The city of Dehradun – located on unconsolidated sediments (Doon gravels) underlain by Siwalik sediments in the broad intermontane depression known as the Doon valley within the Siwalik foreland basin of Garhwal Himalaya (Fig 1), has been chosen for this study.
The Doon valley is a crescent shaped, longitudinal, synclinal valley bounded on the north by the Main Boundary Thrust (MBT), where pre-tertiary rocks of the Lesser Himalayan zone override the tertiary rocks from the Siwalik Group. The southern margin of the Doon valley is marked by a sudden break in topography defined by the Himalayan Frontal Thrust (HFT), locally known as the Mohand Thrust where the rocks from the Siwalik Group are overriding the recent alluvial sediments towards the south. On the seismic hazard map of India, this area is located in Zone IV, the second highest category.
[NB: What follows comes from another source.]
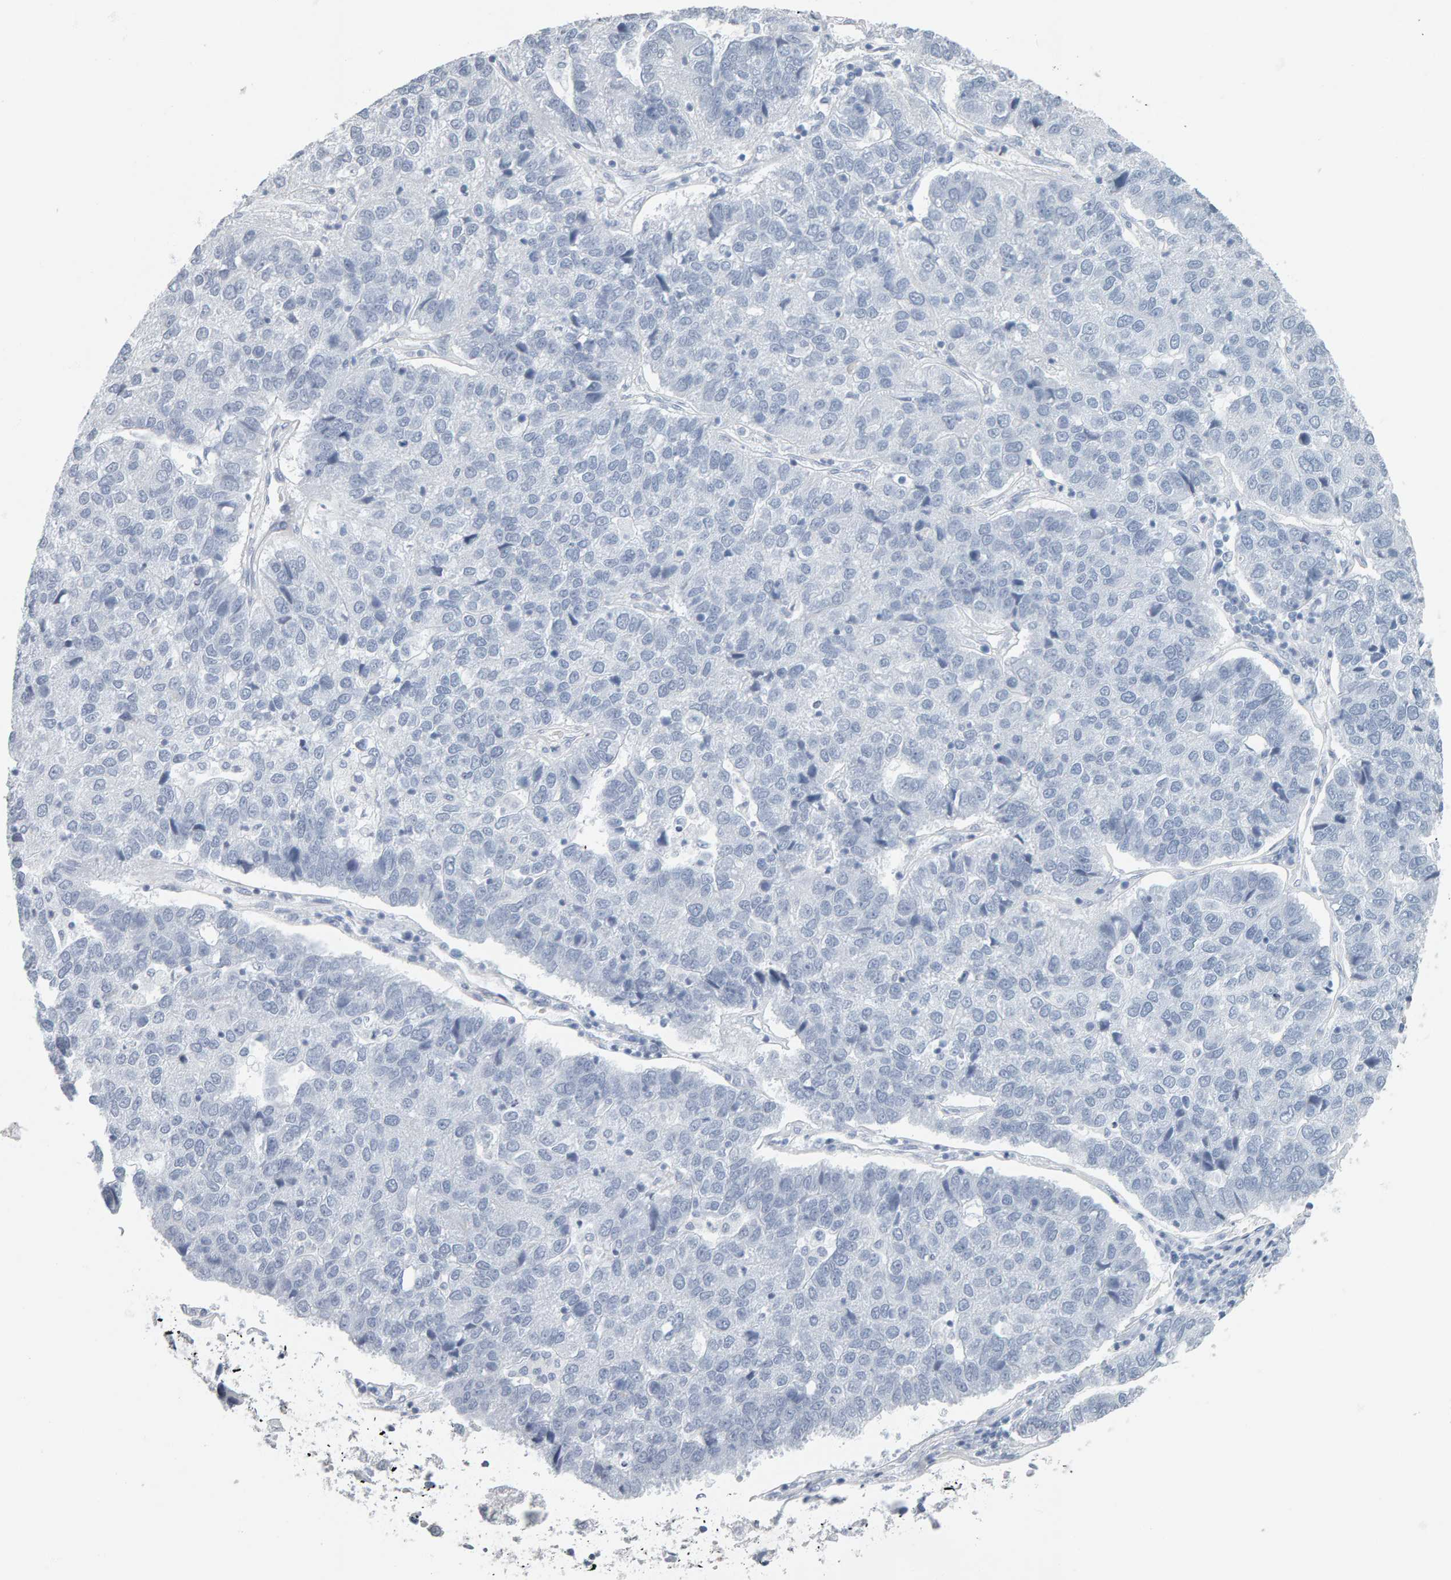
{"staining": {"intensity": "negative", "quantity": "none", "location": "none"}, "tissue": "pancreatic cancer", "cell_type": "Tumor cells", "image_type": "cancer", "snomed": [{"axis": "morphology", "description": "Adenocarcinoma, NOS"}, {"axis": "topography", "description": "Pancreas"}], "caption": "The micrograph shows no staining of tumor cells in pancreatic cancer (adenocarcinoma).", "gene": "SPACA3", "patient": {"sex": "female", "age": 61}}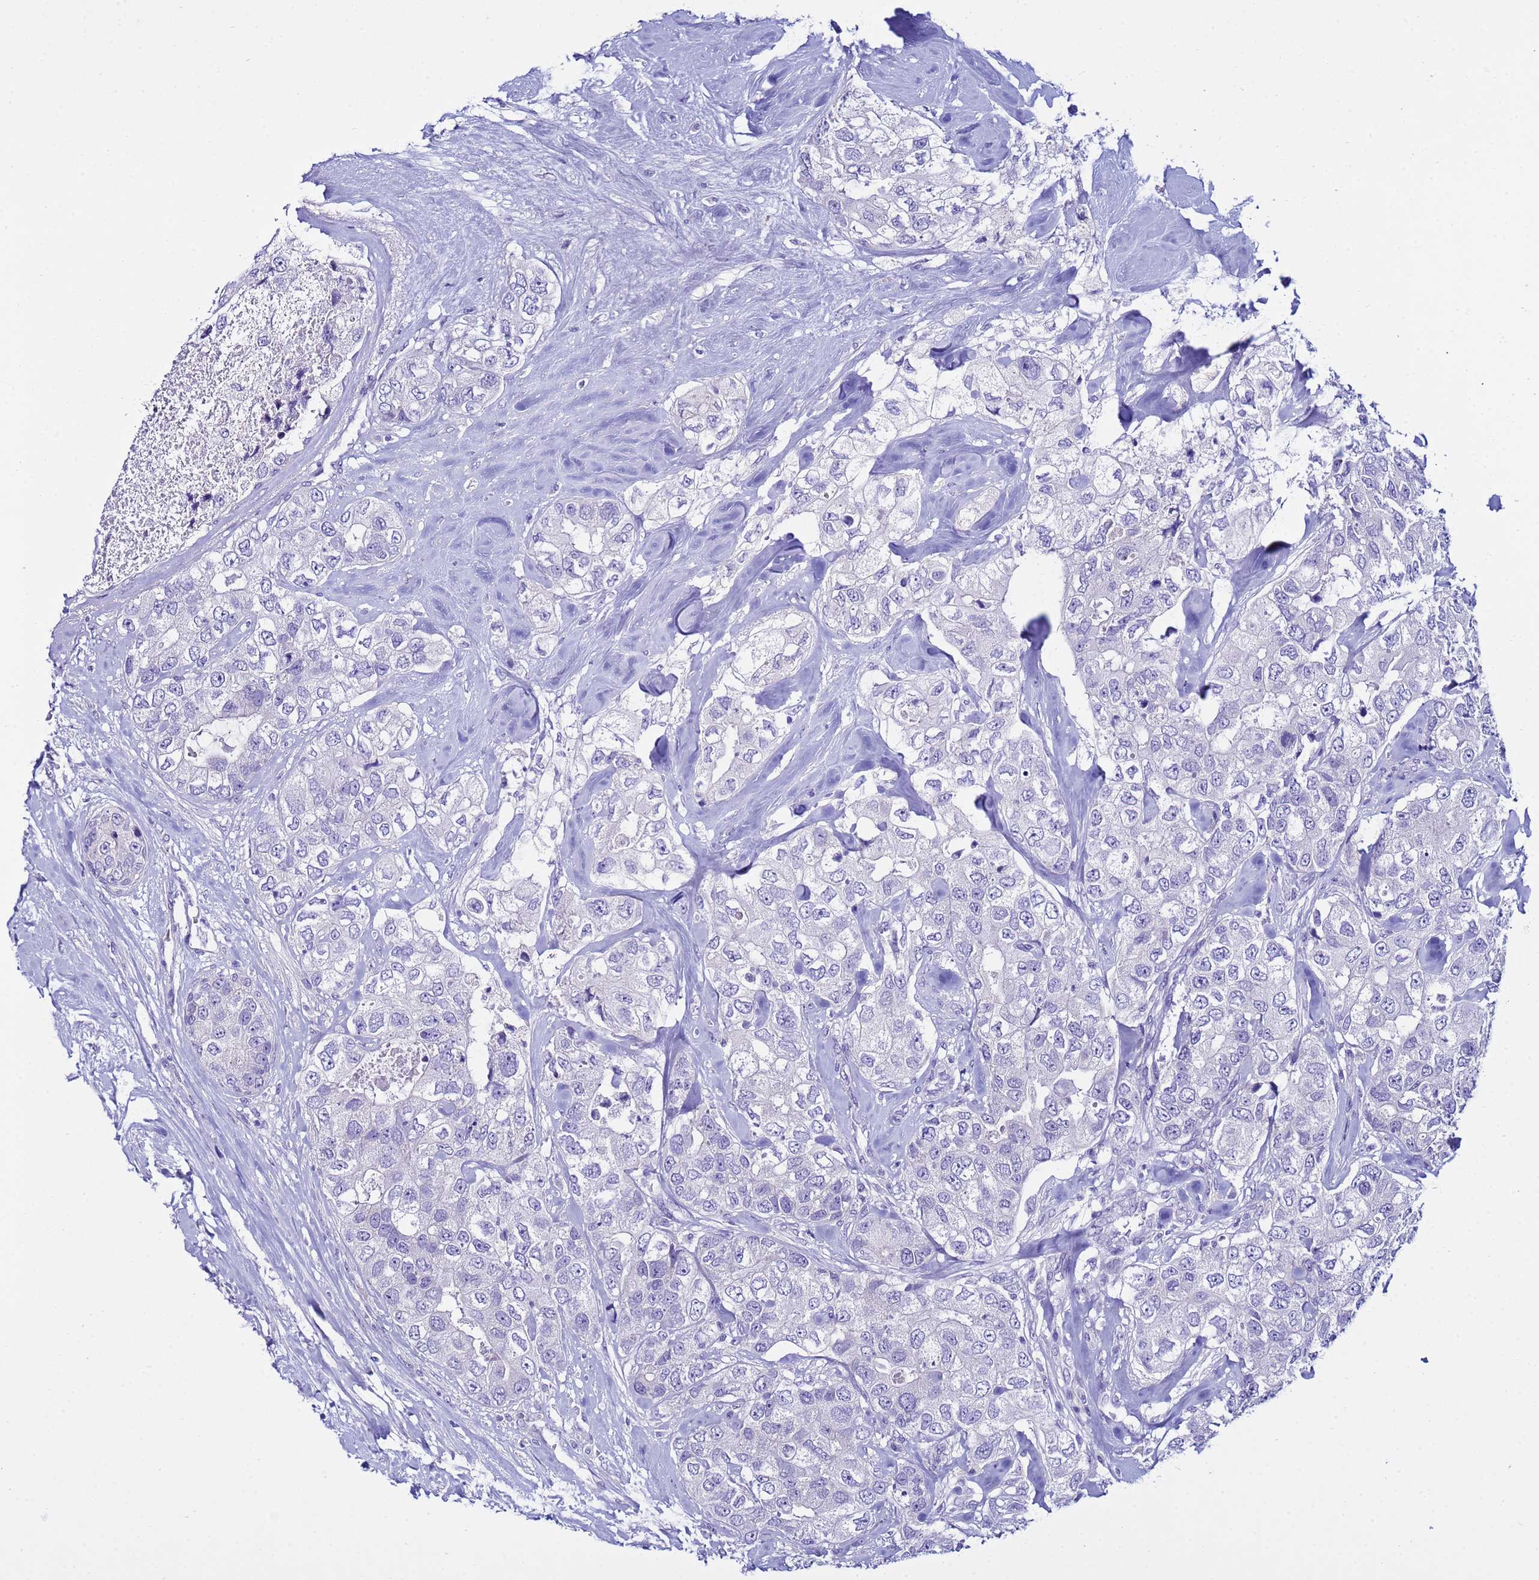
{"staining": {"intensity": "negative", "quantity": "none", "location": "none"}, "tissue": "breast cancer", "cell_type": "Tumor cells", "image_type": "cancer", "snomed": [{"axis": "morphology", "description": "Duct carcinoma"}, {"axis": "topography", "description": "Breast"}], "caption": "Tumor cells are negative for protein expression in human infiltrating ductal carcinoma (breast).", "gene": "IGSF11", "patient": {"sex": "female", "age": 62}}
The understanding of geotechnical characteristics of the near surface material is of fundamental interest in seismic microzonation. Shear wave velocity is one of the most important parameters for soil response modelling. Shear wave velocity of the near surface soil at about 50 sites in the sub Himalayan mountain exit covering Doon fan deposits, were determined using multi-channel analysis of surface waves (MASW), a seismic technique. In accordance with the provisions of the National Earthquake Hazards Reduction Programme (NEHRP) and based on the average shear wave velocity of the upper 30 m of soil column, sites located on the north western, eastern and south eastern side of the Dehradun fan deposit have shear wave velocities greater than 360 m/s, thereby classifying them as soil class ‘C’ (360-760 m/s). Similarly, the sites in the fan are predominantly classified as class ‘D’ (180-360 m/s). However, some sites towards the south eastern side of the fan deposit have average shear wave velocities less than 180 m/s and could be classified as class ‘E’ (Fig 2).
The seismic hazard assessment carried out using the probabilistic technique for the north west Himalayan region shows peak ground acceleration of the order of 0.2 g for Dehradun city. The input motion derived from the strong motion data shows 0.05 g at the bed rock for the horizontal component of the Chamoli earthquake (M 6.8) data recorded at Tehri. The spectral acceleration shows the acceleration value in the range of 0.14 to 0.36 g for single storey buildings (10 Hz natural frequency) and 0.24 to 0.74 g for two storey buildings (5 Hz natural frequency) (Fig 3).
The 1D site effects studied for the suite shows largest amplification of the ground motion near the eastern end of the city. In general, the amplification function of the ground motion decreases from north east to south west across the study area. This decreasing trend of the ground motion amplification is due to the increased depth of the bedrock and the subsequent increase in attenuation – i.e. deamplifcation.
However, the impedance contrast between the near surface material and the deeper bed rock of the north and the north western part are not generally present in the central part of the city. As a consequence, the amplification of the bedrock motion in the central part of the city is less than the amplification in the north-north western part and the south eastern part. Studies such as this will be useful in land use planning if one considers the one dimensional site effect while designing new engineering structures in the city.